CNRS, Institut de Neurosciences Cognitives et Intégratives d'Aquitaine (INCIA, UMR 5287), Bordeaux, France.
Sci Rep. 2019 May 1;9(1):6770. doi: 10.1038/s41598-019-43245-z.
In a volatile environment where rewards are uncertain, successful performance requires a delicate balance between exploitation of the best option and exploration of alternative choices. It has theoretically been proposed that dopamine contributes to the control of this exploration-exploitation trade-off, specifically that the higher the level of tonic dopamine, the more exploitation is favored. We demonstrate here that there is a formal relationship between the rescaling of dopamine positive reward prediction errors and the exploration-exploitation trade-off in simple non-stationary multi-armed bandit tasks. We further show in rats performing such a task that systemically antagonizing dopamine receptors greatly increases the number of random choices without affecting learning capacities. Simulations and comparison of a set of different computational models (an extended Q-learning model, a directed exploration model, and a meta-learning model) fitted on each individual confirm that, independently of the model, decreasing dopaminergic activity does not affect learning rate but is equivalent to an increase in random exploration rate. This study shows that dopamine could adapt the exploration-exploitation trade-off in decision-making when facing changing environmental contingencies.

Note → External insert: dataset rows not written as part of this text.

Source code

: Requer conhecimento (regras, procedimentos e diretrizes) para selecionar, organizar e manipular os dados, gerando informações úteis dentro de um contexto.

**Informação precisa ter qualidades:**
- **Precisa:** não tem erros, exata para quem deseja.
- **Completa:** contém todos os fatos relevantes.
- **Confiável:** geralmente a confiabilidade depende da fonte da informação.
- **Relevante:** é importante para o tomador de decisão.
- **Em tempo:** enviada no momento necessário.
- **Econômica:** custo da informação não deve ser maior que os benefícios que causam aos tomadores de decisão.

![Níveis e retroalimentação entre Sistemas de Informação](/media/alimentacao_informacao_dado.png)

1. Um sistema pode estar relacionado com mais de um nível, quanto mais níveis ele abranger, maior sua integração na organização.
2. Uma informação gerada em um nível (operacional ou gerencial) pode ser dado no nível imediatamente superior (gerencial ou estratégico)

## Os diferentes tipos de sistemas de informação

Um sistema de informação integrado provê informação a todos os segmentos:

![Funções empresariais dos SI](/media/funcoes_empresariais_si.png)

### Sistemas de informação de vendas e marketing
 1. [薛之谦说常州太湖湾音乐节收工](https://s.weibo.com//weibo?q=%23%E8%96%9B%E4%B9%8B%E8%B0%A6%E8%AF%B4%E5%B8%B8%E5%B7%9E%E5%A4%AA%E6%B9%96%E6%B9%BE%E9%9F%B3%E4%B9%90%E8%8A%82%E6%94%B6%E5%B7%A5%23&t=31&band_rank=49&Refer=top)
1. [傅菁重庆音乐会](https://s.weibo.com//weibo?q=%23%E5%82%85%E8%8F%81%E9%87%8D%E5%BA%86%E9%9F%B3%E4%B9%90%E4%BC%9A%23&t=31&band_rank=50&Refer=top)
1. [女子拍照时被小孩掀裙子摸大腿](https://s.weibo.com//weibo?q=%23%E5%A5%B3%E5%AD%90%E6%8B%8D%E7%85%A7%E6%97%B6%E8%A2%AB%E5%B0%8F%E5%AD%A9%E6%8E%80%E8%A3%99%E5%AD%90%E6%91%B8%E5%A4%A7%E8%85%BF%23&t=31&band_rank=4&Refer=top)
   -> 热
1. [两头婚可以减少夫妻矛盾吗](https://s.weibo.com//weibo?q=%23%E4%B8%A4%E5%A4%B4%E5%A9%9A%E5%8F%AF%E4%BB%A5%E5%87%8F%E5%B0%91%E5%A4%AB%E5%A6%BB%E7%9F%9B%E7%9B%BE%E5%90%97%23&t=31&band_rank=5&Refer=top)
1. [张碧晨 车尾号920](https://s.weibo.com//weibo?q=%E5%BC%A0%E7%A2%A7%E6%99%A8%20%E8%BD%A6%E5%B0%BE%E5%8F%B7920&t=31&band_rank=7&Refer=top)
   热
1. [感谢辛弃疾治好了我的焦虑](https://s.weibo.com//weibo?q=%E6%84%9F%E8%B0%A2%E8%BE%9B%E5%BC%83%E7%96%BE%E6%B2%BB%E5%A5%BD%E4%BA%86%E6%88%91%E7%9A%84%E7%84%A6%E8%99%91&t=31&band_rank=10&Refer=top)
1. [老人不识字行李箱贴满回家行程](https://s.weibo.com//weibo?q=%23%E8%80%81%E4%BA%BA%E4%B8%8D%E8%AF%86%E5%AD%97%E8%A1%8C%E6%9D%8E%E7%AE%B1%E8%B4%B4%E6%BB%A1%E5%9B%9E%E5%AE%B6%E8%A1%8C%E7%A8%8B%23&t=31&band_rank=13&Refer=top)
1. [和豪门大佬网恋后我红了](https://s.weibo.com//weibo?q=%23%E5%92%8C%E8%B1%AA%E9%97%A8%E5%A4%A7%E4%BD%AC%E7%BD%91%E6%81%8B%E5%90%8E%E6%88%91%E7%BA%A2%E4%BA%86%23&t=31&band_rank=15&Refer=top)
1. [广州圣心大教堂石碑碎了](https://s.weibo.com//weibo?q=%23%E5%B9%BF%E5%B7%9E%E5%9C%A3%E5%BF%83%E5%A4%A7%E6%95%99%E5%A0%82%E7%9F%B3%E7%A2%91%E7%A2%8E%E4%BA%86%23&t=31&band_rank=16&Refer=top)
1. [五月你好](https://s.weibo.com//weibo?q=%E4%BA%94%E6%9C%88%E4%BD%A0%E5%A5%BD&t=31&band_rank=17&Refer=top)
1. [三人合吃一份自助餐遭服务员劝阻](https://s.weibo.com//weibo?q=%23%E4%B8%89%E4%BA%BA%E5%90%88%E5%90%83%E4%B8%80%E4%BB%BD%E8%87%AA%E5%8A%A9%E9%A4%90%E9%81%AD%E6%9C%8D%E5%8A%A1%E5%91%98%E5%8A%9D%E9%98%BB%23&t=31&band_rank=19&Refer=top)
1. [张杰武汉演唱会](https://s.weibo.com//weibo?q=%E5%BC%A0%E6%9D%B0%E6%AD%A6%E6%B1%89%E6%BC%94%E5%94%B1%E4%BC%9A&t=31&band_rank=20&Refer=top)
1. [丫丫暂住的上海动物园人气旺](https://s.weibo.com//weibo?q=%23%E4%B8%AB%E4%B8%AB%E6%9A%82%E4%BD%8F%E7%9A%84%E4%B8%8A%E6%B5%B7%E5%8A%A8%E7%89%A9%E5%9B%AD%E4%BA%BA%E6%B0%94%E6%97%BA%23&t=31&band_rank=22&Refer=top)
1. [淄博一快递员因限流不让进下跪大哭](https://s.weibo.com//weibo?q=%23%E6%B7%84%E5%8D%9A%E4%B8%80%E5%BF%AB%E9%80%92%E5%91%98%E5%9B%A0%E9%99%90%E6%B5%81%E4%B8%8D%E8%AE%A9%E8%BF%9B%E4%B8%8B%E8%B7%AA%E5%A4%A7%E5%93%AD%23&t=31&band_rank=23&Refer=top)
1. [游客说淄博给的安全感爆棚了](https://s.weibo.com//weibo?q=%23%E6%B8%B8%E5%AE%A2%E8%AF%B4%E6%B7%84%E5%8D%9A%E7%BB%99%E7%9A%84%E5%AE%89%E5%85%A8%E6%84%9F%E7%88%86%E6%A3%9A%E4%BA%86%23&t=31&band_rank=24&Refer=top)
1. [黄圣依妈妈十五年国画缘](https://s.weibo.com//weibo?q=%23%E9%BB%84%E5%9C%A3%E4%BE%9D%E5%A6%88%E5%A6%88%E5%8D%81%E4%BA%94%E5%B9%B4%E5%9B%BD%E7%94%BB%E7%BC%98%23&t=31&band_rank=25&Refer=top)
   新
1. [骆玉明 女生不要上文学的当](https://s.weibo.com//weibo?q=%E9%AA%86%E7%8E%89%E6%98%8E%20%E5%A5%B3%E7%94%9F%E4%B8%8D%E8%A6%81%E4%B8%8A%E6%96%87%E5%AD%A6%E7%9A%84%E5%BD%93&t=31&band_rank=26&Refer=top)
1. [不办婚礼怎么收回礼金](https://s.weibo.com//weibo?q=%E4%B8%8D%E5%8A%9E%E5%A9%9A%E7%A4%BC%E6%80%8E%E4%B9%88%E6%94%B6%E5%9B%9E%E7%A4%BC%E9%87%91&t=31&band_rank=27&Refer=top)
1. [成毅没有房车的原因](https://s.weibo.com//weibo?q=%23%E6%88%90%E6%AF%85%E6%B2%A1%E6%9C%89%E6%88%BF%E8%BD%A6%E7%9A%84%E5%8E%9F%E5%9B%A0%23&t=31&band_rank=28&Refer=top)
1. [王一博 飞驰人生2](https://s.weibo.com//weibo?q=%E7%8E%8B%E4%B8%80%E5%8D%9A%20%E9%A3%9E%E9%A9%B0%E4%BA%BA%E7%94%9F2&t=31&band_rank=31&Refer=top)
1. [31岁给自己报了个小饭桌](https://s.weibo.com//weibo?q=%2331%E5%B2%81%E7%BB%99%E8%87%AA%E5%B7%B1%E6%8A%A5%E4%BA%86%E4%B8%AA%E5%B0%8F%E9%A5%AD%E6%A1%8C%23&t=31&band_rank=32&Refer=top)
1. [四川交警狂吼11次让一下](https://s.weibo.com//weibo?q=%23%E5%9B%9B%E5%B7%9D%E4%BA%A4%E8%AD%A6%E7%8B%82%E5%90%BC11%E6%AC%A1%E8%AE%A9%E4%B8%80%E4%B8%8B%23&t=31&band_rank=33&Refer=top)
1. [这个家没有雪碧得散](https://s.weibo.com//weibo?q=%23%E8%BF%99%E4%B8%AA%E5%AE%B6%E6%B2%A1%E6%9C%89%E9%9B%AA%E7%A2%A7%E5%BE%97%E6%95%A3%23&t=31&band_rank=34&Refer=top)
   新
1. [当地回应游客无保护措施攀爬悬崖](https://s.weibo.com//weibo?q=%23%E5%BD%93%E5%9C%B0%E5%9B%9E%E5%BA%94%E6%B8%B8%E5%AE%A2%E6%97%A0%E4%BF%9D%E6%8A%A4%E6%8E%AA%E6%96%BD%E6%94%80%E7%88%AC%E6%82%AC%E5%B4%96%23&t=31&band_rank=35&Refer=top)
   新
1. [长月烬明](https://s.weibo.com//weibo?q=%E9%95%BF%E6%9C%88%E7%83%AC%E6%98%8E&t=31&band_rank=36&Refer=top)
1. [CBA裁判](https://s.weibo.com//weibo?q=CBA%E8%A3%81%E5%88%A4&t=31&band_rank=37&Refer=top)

在一个奖励不确定的不稳定环境中,成功的表现需要在利用最佳选项和探索替代选择之间取得微妙的平衡。理论上提出,多巴胺有助于控制这种探索-利用权衡,具体来说,多巴胺的紧张水平越高,越有利于利用。我们在这里证明,在简单的非平稳多臂赌博任务中,多巴胺正奖励预测误差的缩放与探索-利用权衡之间存在正式关系。我们进一步在执行此类任务的大鼠中表明,系统拮抗多巴胺受体大大增加了随机选择的数量,而不会影响学习能力。对一组不同计算模型(扩展 Q 学习模型、定向探索模型和元学习模型)进行的模拟和比较,并对每个个体进行拟合,证实无论模型如何,降低多巴胺能活动都不会影响学习率,但相当于随机探索率的增加。这项研究表明,当面临不断变化的环境关联时,多巴胺可以调整决策中的探索-利用权衡。